The low-price offensive from China is hitting promising AI startups directly. Firms that had been attempting to monetize are now forced to lower their prices. Startups are being pushed out of token price competition against Big Tech and large corporations backed by massive capital. Cited limitations include △infrastructure dependence and the limits of economies of scale △aggressive price cuts by Big Tech △the devaluation of models themselves due to open source, and △fixed cost burdens caused by the explosion in token usage following the adoption of agent AI.

Some point out that fixed subscription pricing — introduced to create a "lock-in effect" — is instead worsening revenue structures. Most startups adopt monthly unlimited or high-capacity subscription plans to secure stable revenue. However, when a small number of "heavy users" consume hundreds of millions of tokens per month, the revenue structure collapses.

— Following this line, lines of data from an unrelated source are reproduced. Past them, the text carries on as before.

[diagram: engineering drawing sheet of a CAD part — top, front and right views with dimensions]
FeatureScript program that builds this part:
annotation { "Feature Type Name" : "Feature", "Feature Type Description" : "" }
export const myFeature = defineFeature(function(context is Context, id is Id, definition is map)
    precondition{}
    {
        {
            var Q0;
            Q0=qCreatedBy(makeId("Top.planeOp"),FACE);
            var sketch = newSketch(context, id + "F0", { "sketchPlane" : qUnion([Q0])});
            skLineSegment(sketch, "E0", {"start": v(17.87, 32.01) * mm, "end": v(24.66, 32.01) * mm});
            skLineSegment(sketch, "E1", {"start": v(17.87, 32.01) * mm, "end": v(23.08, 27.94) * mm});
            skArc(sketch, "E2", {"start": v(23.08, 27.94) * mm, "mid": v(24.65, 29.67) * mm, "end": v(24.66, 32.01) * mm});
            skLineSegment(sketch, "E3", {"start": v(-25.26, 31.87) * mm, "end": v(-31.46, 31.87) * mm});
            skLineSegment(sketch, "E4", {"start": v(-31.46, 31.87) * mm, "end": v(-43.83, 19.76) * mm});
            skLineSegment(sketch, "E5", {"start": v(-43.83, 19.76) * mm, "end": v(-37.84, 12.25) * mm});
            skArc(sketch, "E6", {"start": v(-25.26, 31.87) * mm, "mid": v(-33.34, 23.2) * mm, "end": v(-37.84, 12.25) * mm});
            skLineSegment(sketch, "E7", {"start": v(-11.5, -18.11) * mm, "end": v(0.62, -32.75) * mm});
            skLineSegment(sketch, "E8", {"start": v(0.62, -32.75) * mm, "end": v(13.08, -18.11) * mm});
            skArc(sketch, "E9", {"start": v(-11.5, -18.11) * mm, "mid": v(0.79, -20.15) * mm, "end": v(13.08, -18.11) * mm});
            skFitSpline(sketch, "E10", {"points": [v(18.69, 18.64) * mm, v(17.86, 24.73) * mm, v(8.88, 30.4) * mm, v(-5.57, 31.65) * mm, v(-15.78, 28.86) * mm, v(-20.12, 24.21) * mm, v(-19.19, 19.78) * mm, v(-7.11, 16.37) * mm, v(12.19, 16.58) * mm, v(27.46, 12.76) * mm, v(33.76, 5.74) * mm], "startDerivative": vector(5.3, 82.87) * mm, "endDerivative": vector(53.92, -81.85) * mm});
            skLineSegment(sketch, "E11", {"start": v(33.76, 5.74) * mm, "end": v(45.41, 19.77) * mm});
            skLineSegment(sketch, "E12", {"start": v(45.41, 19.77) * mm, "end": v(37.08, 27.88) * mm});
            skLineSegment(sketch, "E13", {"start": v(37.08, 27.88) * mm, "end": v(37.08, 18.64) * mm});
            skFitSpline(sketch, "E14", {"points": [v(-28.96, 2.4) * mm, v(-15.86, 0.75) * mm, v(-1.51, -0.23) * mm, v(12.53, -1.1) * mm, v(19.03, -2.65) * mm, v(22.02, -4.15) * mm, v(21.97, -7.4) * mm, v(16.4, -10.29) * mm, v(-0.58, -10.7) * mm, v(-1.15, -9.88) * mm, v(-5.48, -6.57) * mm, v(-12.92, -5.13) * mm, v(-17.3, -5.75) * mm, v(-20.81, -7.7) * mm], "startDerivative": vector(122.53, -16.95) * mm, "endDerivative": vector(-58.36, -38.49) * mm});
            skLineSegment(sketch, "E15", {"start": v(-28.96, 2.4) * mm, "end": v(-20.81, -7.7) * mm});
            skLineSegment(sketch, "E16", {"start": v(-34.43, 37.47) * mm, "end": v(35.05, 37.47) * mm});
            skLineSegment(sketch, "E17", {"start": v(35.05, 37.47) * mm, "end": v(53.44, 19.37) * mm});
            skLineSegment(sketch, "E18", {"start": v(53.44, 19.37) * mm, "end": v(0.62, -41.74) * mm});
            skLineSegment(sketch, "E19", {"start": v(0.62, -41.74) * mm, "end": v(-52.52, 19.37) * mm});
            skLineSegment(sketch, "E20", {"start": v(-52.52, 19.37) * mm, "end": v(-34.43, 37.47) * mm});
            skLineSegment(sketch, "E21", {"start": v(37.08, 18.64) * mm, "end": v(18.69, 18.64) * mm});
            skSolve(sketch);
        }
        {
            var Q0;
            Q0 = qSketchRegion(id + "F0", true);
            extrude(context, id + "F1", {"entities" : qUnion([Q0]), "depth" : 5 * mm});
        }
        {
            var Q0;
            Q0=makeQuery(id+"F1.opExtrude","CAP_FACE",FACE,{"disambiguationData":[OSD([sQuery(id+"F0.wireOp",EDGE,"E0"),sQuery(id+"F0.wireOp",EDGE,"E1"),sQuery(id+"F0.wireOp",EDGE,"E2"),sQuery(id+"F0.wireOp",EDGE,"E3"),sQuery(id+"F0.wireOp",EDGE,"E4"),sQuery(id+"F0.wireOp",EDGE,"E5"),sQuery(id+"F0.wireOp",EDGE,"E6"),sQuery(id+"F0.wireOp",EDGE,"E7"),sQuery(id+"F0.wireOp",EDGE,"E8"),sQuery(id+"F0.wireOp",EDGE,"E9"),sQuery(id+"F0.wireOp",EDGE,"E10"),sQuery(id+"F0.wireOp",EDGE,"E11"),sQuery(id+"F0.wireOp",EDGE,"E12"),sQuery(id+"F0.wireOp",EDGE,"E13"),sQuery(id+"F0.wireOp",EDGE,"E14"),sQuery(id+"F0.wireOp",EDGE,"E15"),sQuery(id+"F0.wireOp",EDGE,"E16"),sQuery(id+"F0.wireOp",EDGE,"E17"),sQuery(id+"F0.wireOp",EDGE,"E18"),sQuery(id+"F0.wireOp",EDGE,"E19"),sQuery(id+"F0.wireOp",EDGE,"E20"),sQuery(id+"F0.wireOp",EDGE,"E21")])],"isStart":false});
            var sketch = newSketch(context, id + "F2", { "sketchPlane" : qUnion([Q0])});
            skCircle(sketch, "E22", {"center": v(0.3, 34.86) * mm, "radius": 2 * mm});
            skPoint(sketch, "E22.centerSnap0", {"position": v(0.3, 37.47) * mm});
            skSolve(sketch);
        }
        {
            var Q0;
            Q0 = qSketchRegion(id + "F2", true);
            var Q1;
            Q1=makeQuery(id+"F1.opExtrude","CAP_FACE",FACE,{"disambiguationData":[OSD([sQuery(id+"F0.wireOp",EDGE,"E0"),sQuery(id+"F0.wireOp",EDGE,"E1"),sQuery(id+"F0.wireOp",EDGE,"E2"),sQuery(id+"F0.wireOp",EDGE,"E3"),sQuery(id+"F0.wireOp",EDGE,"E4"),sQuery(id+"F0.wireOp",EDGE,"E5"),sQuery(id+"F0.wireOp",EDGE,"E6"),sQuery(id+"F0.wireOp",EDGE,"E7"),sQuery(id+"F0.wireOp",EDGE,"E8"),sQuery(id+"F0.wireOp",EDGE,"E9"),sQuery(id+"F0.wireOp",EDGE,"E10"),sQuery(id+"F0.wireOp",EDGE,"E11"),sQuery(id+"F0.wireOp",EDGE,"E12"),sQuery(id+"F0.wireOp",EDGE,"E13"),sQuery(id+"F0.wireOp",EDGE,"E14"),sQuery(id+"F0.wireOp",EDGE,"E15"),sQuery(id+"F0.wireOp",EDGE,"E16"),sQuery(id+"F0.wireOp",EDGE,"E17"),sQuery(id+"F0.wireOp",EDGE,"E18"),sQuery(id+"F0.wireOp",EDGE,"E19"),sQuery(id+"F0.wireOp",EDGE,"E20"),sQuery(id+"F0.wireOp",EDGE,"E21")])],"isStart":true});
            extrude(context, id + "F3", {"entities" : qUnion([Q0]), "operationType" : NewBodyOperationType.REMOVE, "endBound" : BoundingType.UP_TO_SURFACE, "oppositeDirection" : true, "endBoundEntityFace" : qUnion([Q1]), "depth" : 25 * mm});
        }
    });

With low brand loyalty, they cannot introduce pay-as-you-go pricing, and unlike Big Tech services, they cannot easily change their billing methods.

The problem is quality degradation. Running more traffic with the same amount of money has led to declines in accuracy, consistency, speed, and stability. Response delays and disruptions are fatal for interactive products. When tokens per minute (TPM), requests per minute (RPM), and concurrent requests were limited to meet cost targets, output restrictions and timeouts increased.

Experts view low-price token sales as an unsustainable model. Li Qiang, Tencent's vice president, said in an interview with Chinese economic media outlet Yicai, "If tokens are compared to automobile fuel, ignoring the efficiency of the 'engine (AI model architecture)' and focusing only on fuel consumption will ultimately lead to user costs becoming so large that they will be shunned." An "efficient engine (advanced model)" produces the best results with "less fuel (tokens)," but clinging only to token sales volume without optimization is the wrong direction, he meant.

Vice President Li diagnosed the token sales business itself as a "non-sticky business." Even if customers are drawn in through low prices and discounts, they immediately leave when competitors offer lower prices. "Rather than simply selling tokens, we must focus on developing AI agent solutions that are easy and safe for users to use," he stressed. "Our goal is to leap from being a simple token infrastructure provider to an AI agent and cloud solution provider."

Indeed, Tencent is offering an "intelligent agent development platform" based on its proprietary large model "Hunyuan" as a B2B cloud service. Corporate customers can integrate their own data and immediately use it for customer service, marketing, and coding support. Combined with the ecosystem of "WeChat," the national messenger used by 1.4 billion people, Tencent is transitioning toward selling "work productivity and added value" rather than tokens.

Meanwhile, the share of Chinese models in token usage by U.S. and Korean firms continues to rise. Among the top 10 AI models analyzed by OpenRouter based on this week's traffic (May 4-8), five were Chinese models. Tencent's "Hy.3" topped the list with 3.74 trillion tokens over one week, followed by Moonshot AI's Kimi K2.6 (1.78 trillion), Anthropic's Claude Sonnet 4.6 (1.38 trillion), and Anthropic's Claude Opus 4.7 (1.05 trillion).

AI-translated from Korean. Quotes from foreign sources are based on Korean-language reports and may not reflect exact original wording.